Task instructions —
Write out every line of text from the material below word for word, and leave the pictures out of your answer.

Supplied material —
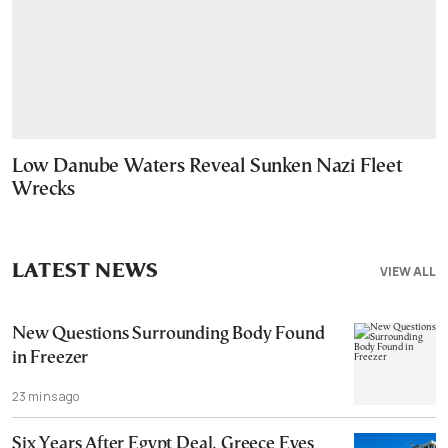
Low Danube Waters Reveal Sunken Nazi Fleet
Wrecks
LATEST NEWS
VIEW ALL
New Questions Surrounding Body Found
in Freezer
23 mins ago
Six Years After Egypt Deal, Greece Eyes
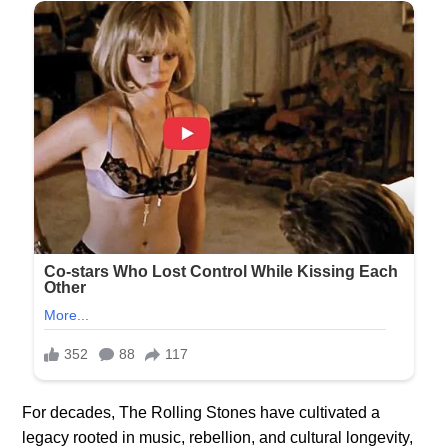
For decades, The Rolling Stones have cultivated a
legacy rooted in music, rebellion, and cultural longevity,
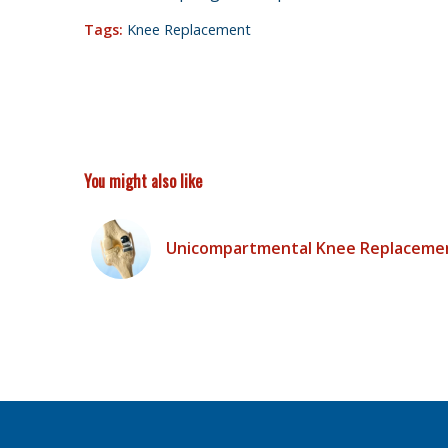
Tags:
Knee Replacement
You might also like
Unicompartmental Knee Replaceme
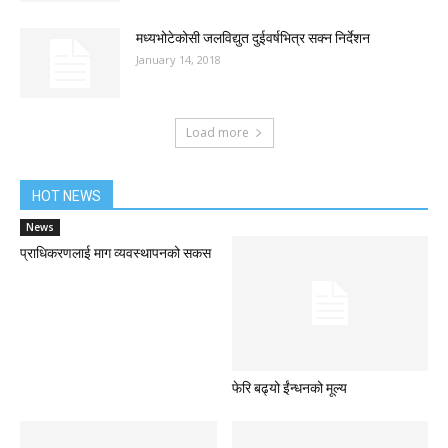
मध्यभोटेकोसी जलविद्युत दुईवर्षभित्र सक्न निर्देशन
January 14, 2018
Load more
HOT NEWS
News
प्राधिकरणलाई माग व्यवस्थापनको सकस
फेरि बढ्यो ईंन्धनको मूल्य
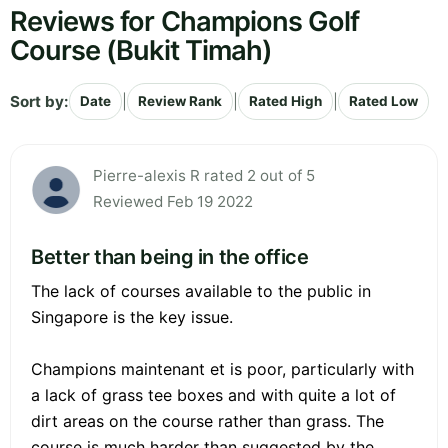
Reviews for Champions Golf
Course (Bukit Timah)
Sort by:
|
|
|
Date
Review Rank
Rated High
Rated Low
Pierre-alexis R rated 2 out of 5
Reviewed Feb 19 2022
Better than being in the office
The lack of courses available to the public in
Singapore is the key issue.
Champions maintenant et is poor, particularly with
a lack of grass tee boxes and with quite a lot of
dirt areas on the course rather than grass. The
course is much harder than suggested by the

Answer box —
Low Danube Waters Reveal Sunken Nazi Fleet
Wrecks
LATEST NEWS
VIEW ALL
New Questions Surrounding Body Found
in Freezer
23 mins ago
Six Years After Egypt Deal, Greece Eyes
For decades, The Rolling Stones have cultivated a
legacy rooted in music, rebellion, and cultural longevity,
Tags:
Knee Replacement
You might also like
Unicompartmental Knee Replaceme
मध्यभोटेकोसी जलविद्युत दुईवर्षभित्र सक्न निर्देशन
January 14, 2018
Load more
HOT NEWS
News
प्राधिकरणलाई माग व्यवस्थापनको सकस
फेरि बढ्यो ईंन्धनको मूल्य
Reviews for Champions Golf
Course (Bukit Timah)
Sort by:
|
|
|
Date
Review Rank
Rated High
Rated Low
Pierre-alexis R rated 2 out of 5
Reviewed Feb 19 2022
Better than being in the office
The lack of courses available to the public in
Singapore is the key issue.
Champions maintenant et is poor, particularly with
a lack of grass tee boxes and with quite a lot of
dirt areas on the course rather than grass. The
course is much harder than suggested by the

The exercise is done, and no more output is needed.